**EXERCISE:**
Reproduce word for word the rows that begin at the line containing "rows swapped: Assistant" and end after the line containing "Lachen Ramat HaSharon | PF: 400 -> 399". Leave the pictures out of your answer.

-- ENTRIES SUPPLIED start --

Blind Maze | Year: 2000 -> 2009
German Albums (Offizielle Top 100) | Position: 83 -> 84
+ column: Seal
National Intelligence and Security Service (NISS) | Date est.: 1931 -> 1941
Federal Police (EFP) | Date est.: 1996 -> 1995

-- ENTRIES SUPPLIED end --
-- ENTRIES SUPPLIED start --

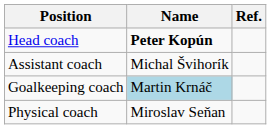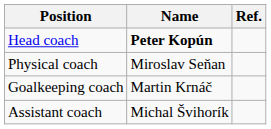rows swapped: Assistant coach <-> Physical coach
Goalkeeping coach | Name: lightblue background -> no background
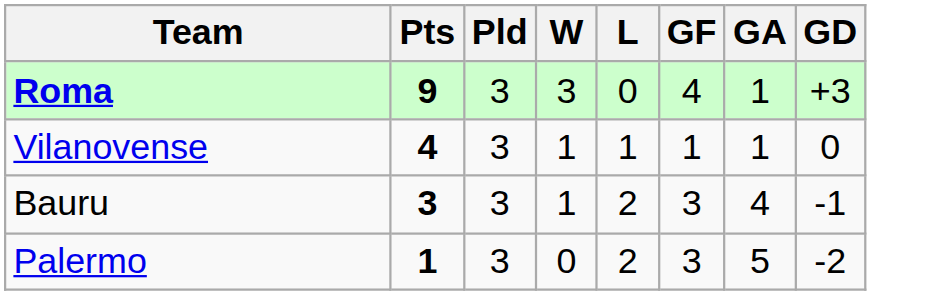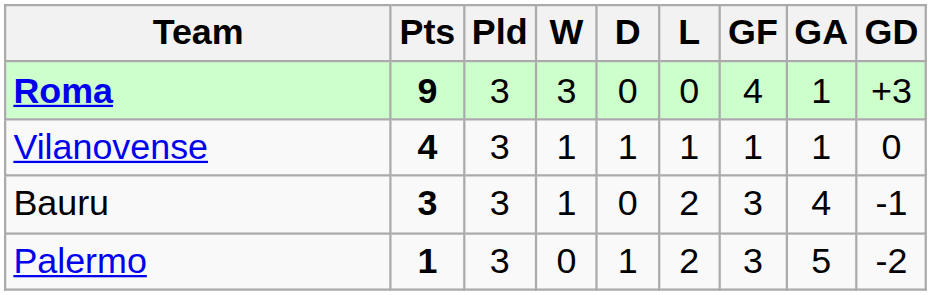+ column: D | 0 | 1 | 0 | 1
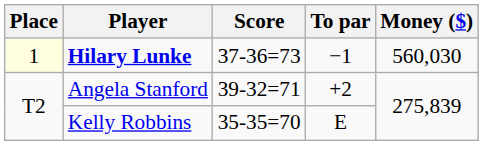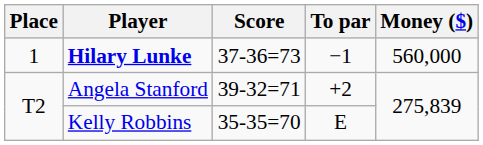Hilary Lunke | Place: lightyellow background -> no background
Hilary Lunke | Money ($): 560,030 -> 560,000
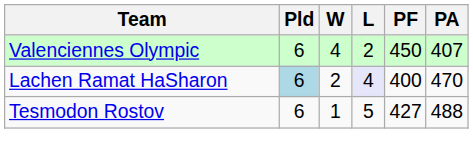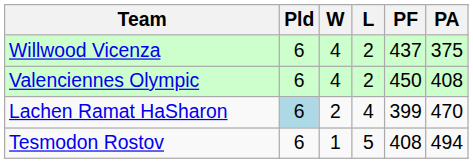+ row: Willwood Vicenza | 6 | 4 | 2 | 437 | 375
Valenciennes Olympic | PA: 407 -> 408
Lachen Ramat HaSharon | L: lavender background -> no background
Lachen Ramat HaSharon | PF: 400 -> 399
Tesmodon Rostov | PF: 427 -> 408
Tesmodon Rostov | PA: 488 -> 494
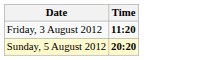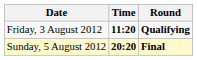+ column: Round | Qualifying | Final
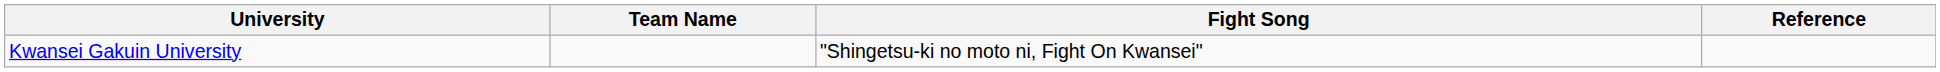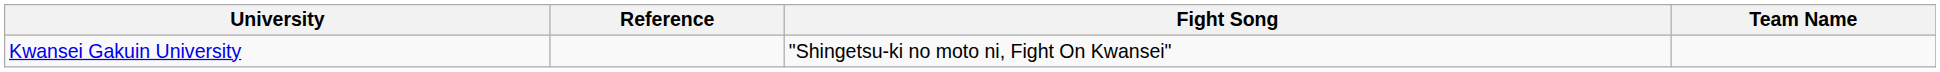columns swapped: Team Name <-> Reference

-- ENTRIES SUPPLIED end --

**CORRECT RESULT:**
rows swapped: Assistant coach <-> Physical coach
Goalkeeping coach | Name: lightblue background -> no background
+ column: D | 0 | 1 | 0 | 1
Hilary Lunke | Place: lightyellow background -> no background
Hilary Lunke | Money ($): 560,030 -> 560,000
+ row: Willwood Vicenza | 6 | 4 | 2 | 437 | 375
Valenciennes Olympic | PA: 407 -> 408
Lachen Ramat HaSharon | L: lavender background -> no background
Lachen Ramat HaSharon | PF: 400 -> 399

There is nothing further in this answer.